Nyakera warns economic stability alone will not create prosperity
Former Kenyatta International Convention Centre (KICC) Board Chairperson Irungu Nyakera has warned that while Kenya’s economy remains stable, the country risks missing out on meaningful prosperity unless it accelerates economic growth and transformation.
In a statement shared on his X account on Wednesday, June 10, 2026, Nyakera said the latest assessment by the Monetary Policy Committee (MPC) confirmed that Kenya’s economy remains stable, but argued that stability on its own is not enough to improve livelihoods.
“The MPC yesterday confirmed that Kenya’s economy remains stable. The challenge, however, is that stability alone does not create prosperity,” he said.

Nyakera noted that at the current projected growth rate of 4.9 per cent, Kenya would take between 14 and 15 years to double the size of its economy.
He contrasted this with a growth rate of between 7 and 8 per cent, which he said would allow the economy to double within nine to 10 years.
Growth key to jobs and incomes
According to Nyakera, the difference between the two growth trajectories would have far-reaching implications for employment, incomes and poverty reduction.
“At a sustained growth rate of 7 per cent to 8 per cent, the economy would double in just 9 to 10 years. That difference translates into millions of jobs, higher incomes, greater government revenues, more investment, and a much faster reduction in poverty,” he stated.

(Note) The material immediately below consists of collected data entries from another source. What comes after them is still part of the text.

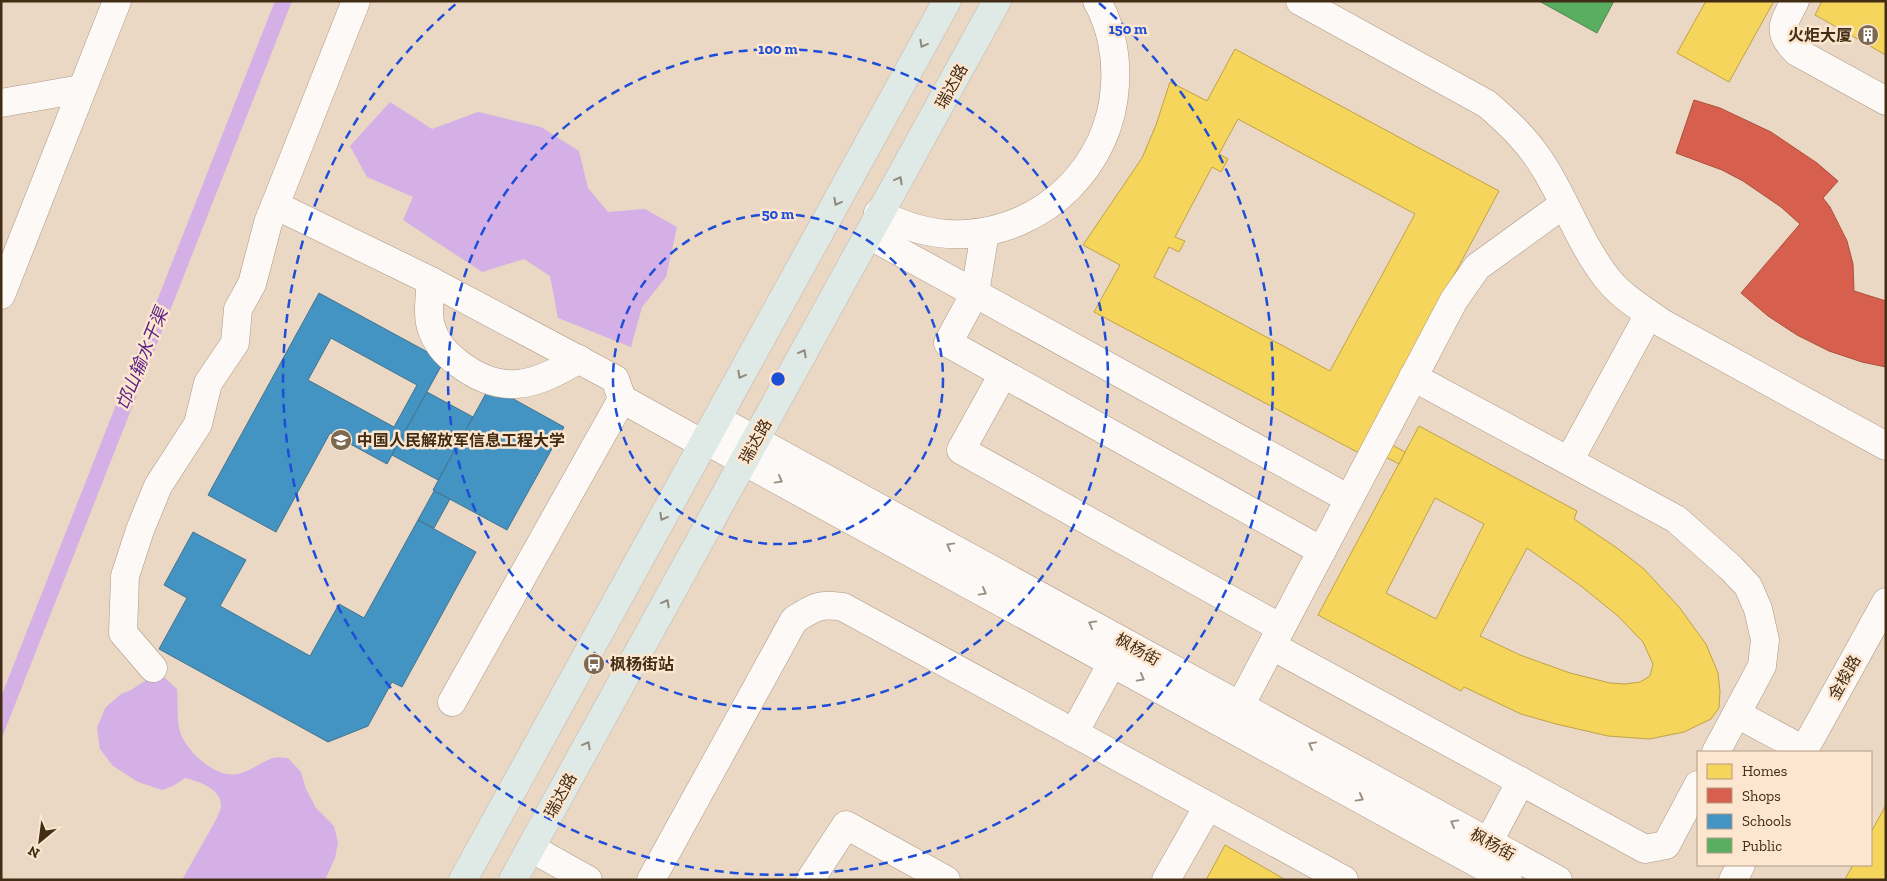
<svg xmlns="http://www.w3.org/2000/svg" width="1887" height="881" font-family="'Zilla Slab','Noto Sans SC',serif">
	<style>
		.water { fill: #d4b0e6 }
		.homes { fill: #f6d55c; stroke: #c0a246; fill-rule: evenodd }
		.shops { fill: #d6604d; stroke: #aa503c }
		.schools { fill: #4393c3; stroke: #43748e; fill-rule: evenodd }
		.public { fill: #5aae61; stroke: #53874a }
		.lines { fill: none; stroke-linecap: round; stroke-linejoin: round }
		.minor-casing { stroke: #ab9985; stroke-width: 29 }
		.major-casing { stroke: #c4b7aa; stroke-width: 29 }
		.minor { stroke: #fcf9f6; stroke-width: 28 }
		.major { stroke: #dfe9e5; stroke-width: 28 }
		.oneway { stroke: #908a7c }
		.oneway2 { stroke: #9f9285 }
		.ring { fill: none; stroke: #1d4ed8; stroke-width: 2.5; stroke-dasharray: 9 6 }
		.labels { text-anchor: middle; stroke-width: 5; stroke-linejoin: round; paint-order: stroke }
		.poi-label { font-size: 16px; font-weight: bold; fill: #422c14; stroke: #fde6cf; text-anchor: start }
		.street-label { font-size: 16px; fill: #422c14; stroke: #fde6cf }
		.water-label { font-size: 18px; font-style: italic; fill: #5b2285; stroke: #fde6cf }
		.centre { fill: #1d4ed8; stroke: #fde6cf; stroke-width: 2.5 }
		.ring-label { font-size: 15px; text-anchor: middle; font-weight: bold; fill: #1d4ed8; stroke: #fde6cf; stroke-width: 5; stroke-linejoin: round; paint-order: stroke }
	</style>
	<rect width="100%" height="100%" fill="#ead7c4"/>
	<!-- water -->
	<g class="water">
		<path d="M275,1H292L1,740V697Z"/>
		<path d="M390,102L432,129L478,112L541,127L579,151L588,188L608,212L645,209L677,227L666,277L642,307L631,347L558,318L550,276L524,259L482,272L403,220L413,197L367,177L350,146Z"/>
		<path d="M154,675L165,678L177,689C178,700 177,717 179,728C183,749 215,779 238,774C251,771 261,762 273,758C278,757 284,758 288,758L301,772L306,789L316,808L334,826L338,843L335,858L325,880H182L217,818C218,814 221,810 221,806C222,789 198,781 185,778L173,786L162,790L138,782L113,766L100,749L97,728L105,708L121,694L131,690Z"/>
	</g>
	<!-- homes -->
	<g class="homes">
		<path d="M1706,1H1774L1729,82L1677,53Z"/>
		<path d="M1822,1H1886V55L1815,15Z"/>
		<path d="M1235,49L1499,191L1359,453L1094,312L1120,265L1083,245L1142,158L1156,125L1170,82L1207,101ZM1238,119L1415,214L1330,371L1154,277L1169,247L1179,252L1185,241L1175,237L1212,167L1221,172L1228,159L1219,154Z"/>
		<path d="M1419,426L1577,511L1574,519L1617,548L1644,569L1679,607L1706,644L1718,673L1720,692L1719,708L1711,719L1684,732L1649,739L1608,736L1556,724L1521,714L1464,687L1461,691L1318,615ZM1435,498L1484,524L1436,619L1386,593ZM1527,548L1581,586L1618,616L1643,642L1653,664L1650,676L1640,682L1625,684L1610,683L1570,673L1520,655L1480,636Z"/>
		<path d="M1370,433L1405,452L1399,464L1363,445Z"/>
		<path d="M1886,805V880H1846V877L1853,865H1871V832Z"/>
		<path d="M1225,845L1286,880H1206Z"/>
	</g>
	<!-- shops -->
	<path class="shops" d="M1694,100L1720,108L1771,132L1817,163L1838,181L1823,198L1830,207L1847,241L1853,264L1854,291L1886,301V367L1862,362L1829,351L1797,335L1768,316L1741,293L1800,224L1781,207L1743,181L1722,170L1676,153Z"/>
	<!-- schools -->
	<g class="schools">
		<path d="M319,293L444,361L387,464L330,433L276,532L208,495ZM331,338L417,385L394,427L308,380Z"/>
		<path d="M490,386L564,427L507,530L433,490Z"/>
		<path d="M427,392L473,417L438,480L392,455Z"/>
		<path d="M434,491L450,499L434,528L418,520Z"/>
		<path d="M418,520L476,552L402,687L392,682L368,726L328,742L159,649L187,598L164,585L193,532L246,560L220,606L310,656L339,604L364,618Z"/>
	</g>
	<!-- public -->
	<path class="public" d="M1539,1H1614L1597,33Z"/>
	<g class="lines">
		<!-- minor casing -->
		<g class="minor-casing">
			<g id="minor">
				<path d="M1300,1L1487,104C1509,123 1529,142 1544,167C1566,202 1580,243 1606,277C1620,296 1643,309 1662,323L1886,446"/>
				<path d="M1795,1C1783,24 1776,32 1797,52L1886,101"/>
				<path d="M1,103L81,89"/>
				<path d="M275,205L431,281L615,379L622,399"/>
				<path d="M878,213C905,227 934,236 965,234C1045,230 1111,165 1115,85C1117,57 1111,26 1097,1"/>
				<path d="M985,232L975,293L948,343L1322,551"/>
				<path d="M869,235L1349,499"/>
				<path d="M431,281C430,295 427,313 431,327C436,343 445,353 458,363C502,397 535,386 579,359"/>
				<path d="M1,295L117,1"/>
				<path d="M1003,374L961,450L1281,628"/>
				<path d="M1413,377L1676,519L1731,568L1748,586L1758,609L1765,640L1762,666L1716,752"/>
				<path d="M717,419L1558,880"/>
				<path d="M705,440L1508,880"/>
				<path d="M1569,461L1649,314"/>
				<path d="M1272,646L1645,849L1666,845L1698,785"/>
				<path d="M153,668L123,633L125,576L140,530L158,486L198,424L208,383L235,343L238,309L252,284L268,223L356,1"/>
				<path d="M452,702L622,399L703,444"/>
				<path d="M1240,706L1454,300L1477,267L1564,204"/>
				<path d="M1737,714L1804,750"/>
				<path d="M1074,733L1112,663"/>
				<path d="M1803,752L1886,602"/>
				<path d="M1489,841L1521,781"/>
				<path d="M531,848L588,880"/>
				<path d="M651,880L794,620C814,607 820,603 843,607L1344,880"/>
				<path d="M810,880L846,825L946,880"/>
				<path d="M1166,880L1208,806"/>
				<path d="M1733,880L1741,865"/>
			</g>
		</g>
		<!-- major casing -->
		<g class="major-casing">
			<g id="major">
				<path d="M463,880L947,1"/>
				<path d="M513,880L997,1"/>
			</g>
		</g>
		<!-- minor -->
		<use href="#minor" class="minor"/>
		<!-- major -->
		<use href="#major" class="major"/>
	</g>
	<!-- one-way arrows -->
	<defs><path id="oneway-chevron" d="M-2-3.5L2.5 0L-2 3.5" fill="none" stroke-width="1.6" stroke-linecap="round" stroke-linejoin="round" transform="scale(1.25)"/></defs>
	<g class="oneway">
		<use href="#oneway-chevron" transform="translate(923 44) rotate(119)"/>
		<use href="#oneway-chevron" transform="translate(899 180) rotate(-61)"/>
		<use href="#oneway-chevron" transform="translate(837 202) rotate(119)"/>
		<use href="#oneway-chevron" transform="translate(803 353) rotate(-61)"/>
		<use href="#oneway-chevron" transform="translate(741 375) rotate(119)"/>
		<use href="#oneway-chevron" transform="translate(663 517) rotate(119)"/>
		<use href="#oneway-chevron" transform="translate(666 603) rotate(-61)"/>
		<use href="#oneway-chevron" transform="translate(587 745) rotate(-61)"/>
	</g>
	<g class="oneway2">
		<use href="#oneway-chevron" transform="translate(779 480) rotate(29)"/>
		<use href="#oneway-chevron" transform="translate(950 546) rotate(-151)"/>
		<use href="#oneway-chevron" transform="translate(983 592) rotate(29)"/>
		<use href="#oneway-chevron" transform="translate(1092 624) rotate(-151)"/>
		<use href="#oneway-chevron" transform="translate(1141 678) rotate(29)"/>
		<use href="#oneway-chevron" transform="translate(1312 745) rotate(-151)"/>
		<use href="#oneway-chevron" transform="translate(1360 798) rotate(29)"/>
		<use href="#oneway-chevron" transform="translate(1454 823) rotate(-151)"/>
	</g>
	<!-- distance rings -->
	<g class="ring">
		<circle cx="778" cy="379" r="165"/>
		<circle cx="778" cy="379" r="330"/>
		<path d="M1099 3A495 495 0 1 1 457 3"/>
	</g>
	<!-- icons -->
	<defs>
		<g id="building-disc" transform="scale(1.125)"><circle r="9.5" fill="#7d6852" stroke="#fde6cf"/><path d="M-4-6H4V6H1V3H-1V6H-4ZM-2.5-4.3h1.7v1.8h-1.7ZM.8-4.3h1.7v1.8H.8ZM-2.5-1h1.7V.8h-1.7ZM.8-1h1.7V.8H.8Z" fill="#fff"/></g>
		<g id="university-disc" transform="scale(1.125)"><circle r="9.5" fill="#7d6852" stroke="#fde6cf"/><path d="M0-5L7-2L0 1L-7-2ZM-4 1L0 2.5L4 1V4Q0 6-4 4Z" fill="#fff"/></g>
		<g id="bus-disc" transform="scale(1.125)"><circle r="9.5" fill="#7d6852" stroke="#fde6cf"/><path d="M-5-6H5V4H4V6H2V4H-2V6H-4V4H-5ZM-3.5-4V0h7V-4ZM-3.5 1.2v1.5H-2V1.2ZM2 1.2v1.5H3.5V1.2Z" fill="#fff"/></g>
	</defs>
	<g fill-rule="evenodd">
		<use href="#building-disc" x="1868" y="35"/>
		<use href="#university-disc" x="341" y="440"/>
		<use href="#bus-disc" x="594" y="664"/>
	</g>
	<g class="labels">
		<!-- poi labels -->
		<g class="poi-label">
			<text x="1852" y="41" text-anchor="end">火炬大厦</text>
			<text x="357" y="446">中国人民解放军信息工程大学</text>
			<text x="610" y="670">枫杨街站</text>
		</g>
		<!-- street labels -->
		<g class="street-label">
			<text transform="translate(951 86) rotate(-61)" y="6">瑞达路</text>
			<text transform="translate(755 441) rotate(-61)" y="6">瑞达路</text>
			<text transform="translate(1138 649) rotate(29)" y="6">枫杨街</text>
			<text transform="translate(1844 677) rotate(-61)" y="6">金梭路</text>
			<text transform="translate(560 795) rotate(-61)" y="6">瑞达路</text>
			<text transform="translate(1493 844) rotate(29)" y="6">枫杨街</text>
		</g>
		<!-- water labels -->
		<g class="water-label">
			<text transform="translate(142 359) rotate(-68)" y="6">邙山输水干渠</text>
		</g>
	</g>
	<circle cx="778" cy="379" r="8" class="centre"/>
	<g class="ring-label">
		<text x="1128" y="34">150 m</text>
		<text x="778" y="54">100 m</text>
		<text x="778" y="219">50 m</text>
	</g>
	<!-- border -->
	<rect width="1887" height="881" fill="none" stroke="#422c14" stroke-width="5"/>
	<!-- legend -->
	<rect x="1697" y="751" width="175" height="115" fill="#fde6cf" stroke="#b29c84"/>
	<rect x="1707" y="764" width="25" height="15" fill="#f6d55c" stroke="#b29c84"/>
	<text x="1742" y="776" font-size="15" fill="#422c14">Homes</text>
	<rect x="1707" y="788" width="25" height="15" fill="#d6604d" stroke="#b29c84"/>
	<text x="1742" y="801" font-size="15" fill="#422c14">Shops</text>
	<rect x="1707" y="814" width="25" height="15" fill="#4393c3" stroke="#b29c84"/>
	<text x="1742" y="826" font-size="15" fill="#422c14">Schools</text>
	<rect x="1707" y="838" width="25" height="15" fill="#5aae61" stroke="#b29c84"/>
	<text x="1742" y="851" font-size="15" fill="#422c14">Public</text>
	<!-- north arrow -->
	<g transform="translate(40 841) rotate(209)" stroke="#fde6cf" stroke-width="4" paint-order="stroke">
	<path d="M0-4L9 19L0 12L-9 19Z" fill="#422c14"/>
	<text y="-8" font-size="14" font-weight="bold" text-anchor="middle" fill="#422c14">N</text>
	</g>
</svg>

He argued that policymakers should now shift focus from maintaining stability to pursuing economic transformation capable of generating broad-based prosperity.
Call for economic transformation
Nyakera said the country’s development agenda should prioritise increasing exports, revitalising manufacturing, improving agricultural productivity and attracting private sector investment.
“The real debate going forward should therefore not be about macroeconomic stability, but about economic transformation,” he said.
He further called for deliberate measures to lower the cost of doing business, saying such reforms would unlock economic potential and accelerate growth.
Stability must lead to prosperity
While acknowledging the importance of stable economic fundamentals, Nyakera maintained that growth remains the ultimate driver of improved living standards.
“We need a deliberate national agenda focused on increasing exports, driving a manufacturing renaissance, unlocking agricultural productivity, mobilising private capital, and significantly lowering the cost of doing business,” he said.
“Stability is the foundation, but growth is what creates jobs, raises incomes, and changes lives.”

Lending rate retained
This comes as the Central Bank of Kenya (CBK) held the Central Bank Rate (CBR) at 8.75 per cent for a second time in a row following its Monetary Policy Committee (MPC) meeting on June 9, 2026, as it seeks to anchor inflation expectations amid rising global and domestic price pressures.
The decision came at a time when inflation in Kenya is rising again, mainly driven by higher energy costs linked to global oil price increases. Headline inflation rose to 6.7 per cent in May 2026, up from 5.6 per cent in April 2026.